When you read Parshat Tazria, you might have a similar experience as you are bombarded by the intricate details of the leprous skin disease; tzara’at. The portion takes a deep dive into what this skin discoloration looks like, how it can spiritually contaminate others through their contact with an afflicted person, and how it can spread to furnishings and buildings. Unless you are a dermatologist or another type of doctor, it’s likely something you wouldn’t want to do an image search for on the internet. Tzara’at was a serious disease and because it is transmitted through contact, the Torah prescribes that the afflicted must warn others by calling out “impure, impure!” (Leviticus 13:45). This is exactly what I had hoped the person who shook my hand at that first high holiday service would have said. Something akin to, “let’s not shake hands, I’m getting over the flu!”

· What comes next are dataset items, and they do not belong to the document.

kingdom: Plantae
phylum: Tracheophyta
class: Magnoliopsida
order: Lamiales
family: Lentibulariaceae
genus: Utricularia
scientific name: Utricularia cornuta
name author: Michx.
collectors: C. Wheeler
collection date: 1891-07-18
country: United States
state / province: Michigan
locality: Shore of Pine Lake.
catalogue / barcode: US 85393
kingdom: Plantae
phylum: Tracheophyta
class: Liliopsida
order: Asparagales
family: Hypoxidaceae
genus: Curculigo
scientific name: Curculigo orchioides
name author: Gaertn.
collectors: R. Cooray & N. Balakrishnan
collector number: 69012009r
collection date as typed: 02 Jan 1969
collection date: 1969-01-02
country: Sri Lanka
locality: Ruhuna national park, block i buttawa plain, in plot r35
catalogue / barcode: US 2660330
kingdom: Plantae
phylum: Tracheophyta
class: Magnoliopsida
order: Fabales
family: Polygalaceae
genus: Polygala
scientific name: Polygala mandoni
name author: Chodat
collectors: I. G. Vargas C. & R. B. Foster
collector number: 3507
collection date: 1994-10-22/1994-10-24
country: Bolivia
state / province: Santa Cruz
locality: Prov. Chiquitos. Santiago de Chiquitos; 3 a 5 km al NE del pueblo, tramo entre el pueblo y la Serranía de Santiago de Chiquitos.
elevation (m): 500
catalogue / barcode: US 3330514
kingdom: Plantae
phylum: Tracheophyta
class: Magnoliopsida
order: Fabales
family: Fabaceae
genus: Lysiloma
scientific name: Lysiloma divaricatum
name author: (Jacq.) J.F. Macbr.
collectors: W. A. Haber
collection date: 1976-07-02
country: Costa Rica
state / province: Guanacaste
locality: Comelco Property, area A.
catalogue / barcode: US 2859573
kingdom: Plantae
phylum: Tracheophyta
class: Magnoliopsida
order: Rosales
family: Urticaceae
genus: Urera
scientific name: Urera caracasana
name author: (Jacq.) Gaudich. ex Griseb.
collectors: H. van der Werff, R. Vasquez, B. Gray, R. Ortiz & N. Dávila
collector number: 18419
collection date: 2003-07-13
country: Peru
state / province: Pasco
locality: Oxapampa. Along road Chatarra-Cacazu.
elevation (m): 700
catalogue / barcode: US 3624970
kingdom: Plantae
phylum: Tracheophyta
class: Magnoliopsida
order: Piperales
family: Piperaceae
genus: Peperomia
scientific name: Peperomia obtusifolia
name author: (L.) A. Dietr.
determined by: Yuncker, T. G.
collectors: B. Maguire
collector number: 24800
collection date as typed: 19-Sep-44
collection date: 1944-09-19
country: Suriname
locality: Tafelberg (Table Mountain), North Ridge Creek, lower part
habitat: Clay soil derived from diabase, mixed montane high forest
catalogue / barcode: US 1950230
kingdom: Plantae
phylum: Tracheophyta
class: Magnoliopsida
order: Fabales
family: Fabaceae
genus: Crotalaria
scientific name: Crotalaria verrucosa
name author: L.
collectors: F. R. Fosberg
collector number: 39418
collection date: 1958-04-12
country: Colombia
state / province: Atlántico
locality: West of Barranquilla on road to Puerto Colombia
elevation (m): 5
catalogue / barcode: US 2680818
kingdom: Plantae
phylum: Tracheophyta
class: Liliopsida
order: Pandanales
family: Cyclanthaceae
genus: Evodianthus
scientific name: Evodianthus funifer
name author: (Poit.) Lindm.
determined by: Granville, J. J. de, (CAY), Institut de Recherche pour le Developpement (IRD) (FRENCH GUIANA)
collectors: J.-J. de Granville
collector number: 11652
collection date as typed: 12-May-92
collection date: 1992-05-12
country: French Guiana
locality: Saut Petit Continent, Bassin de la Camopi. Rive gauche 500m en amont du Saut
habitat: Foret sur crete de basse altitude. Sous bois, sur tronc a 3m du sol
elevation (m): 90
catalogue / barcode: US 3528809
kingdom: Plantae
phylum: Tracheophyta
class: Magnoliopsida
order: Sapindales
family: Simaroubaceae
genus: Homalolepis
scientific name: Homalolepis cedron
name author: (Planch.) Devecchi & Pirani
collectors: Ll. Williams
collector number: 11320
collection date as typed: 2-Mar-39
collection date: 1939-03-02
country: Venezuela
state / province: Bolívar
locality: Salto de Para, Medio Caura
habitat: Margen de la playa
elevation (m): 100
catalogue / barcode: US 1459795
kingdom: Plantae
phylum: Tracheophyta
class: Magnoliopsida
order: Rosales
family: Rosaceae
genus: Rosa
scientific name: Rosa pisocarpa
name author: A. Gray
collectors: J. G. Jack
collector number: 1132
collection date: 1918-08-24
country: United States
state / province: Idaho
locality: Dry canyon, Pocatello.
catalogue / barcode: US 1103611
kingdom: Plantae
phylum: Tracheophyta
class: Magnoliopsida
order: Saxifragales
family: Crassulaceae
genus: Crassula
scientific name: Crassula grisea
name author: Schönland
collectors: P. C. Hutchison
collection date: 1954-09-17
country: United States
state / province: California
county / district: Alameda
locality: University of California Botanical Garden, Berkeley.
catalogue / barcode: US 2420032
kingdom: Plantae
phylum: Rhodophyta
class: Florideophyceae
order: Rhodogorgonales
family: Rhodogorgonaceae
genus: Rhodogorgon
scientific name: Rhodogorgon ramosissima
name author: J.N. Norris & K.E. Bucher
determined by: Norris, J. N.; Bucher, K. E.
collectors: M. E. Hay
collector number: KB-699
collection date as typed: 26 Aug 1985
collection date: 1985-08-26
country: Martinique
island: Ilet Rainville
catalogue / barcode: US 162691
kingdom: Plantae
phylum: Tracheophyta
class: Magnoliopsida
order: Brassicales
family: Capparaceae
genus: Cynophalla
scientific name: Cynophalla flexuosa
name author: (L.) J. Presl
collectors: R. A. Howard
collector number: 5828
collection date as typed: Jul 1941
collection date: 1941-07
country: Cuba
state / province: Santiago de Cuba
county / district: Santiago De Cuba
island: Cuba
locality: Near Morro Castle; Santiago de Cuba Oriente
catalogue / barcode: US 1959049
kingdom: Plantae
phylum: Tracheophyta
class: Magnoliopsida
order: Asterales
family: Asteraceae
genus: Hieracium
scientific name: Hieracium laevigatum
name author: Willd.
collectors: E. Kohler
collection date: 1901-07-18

In this world of masks and vaccines, a world of PCR percent positives, and waves of virus that resemble Greek life on college campus (AΔΟ, Alpha Delta Omicron), our society can be responsible enough to limit contaminating others. While this is especially hard for a society that celebrates individual rights, our society excelled when everyone was individually responsible for limiting the spread to other people. This Torah portion reminds us that we are part of a larger community. And if we want to receive the blessings that come from being surrounded by others, then we have a responsibility to protect the sacred balance of our community by making sure contaminants don’t spread. In the long run, this pandemic will ebb and flow, and masks and boosters might come and go. Even after this virus hopefully turns into a distant memory, we’d be wise to remember that we have the responsibility for others, even if that means we have to speak up and occasionally announce ourselves as “impure, impure.”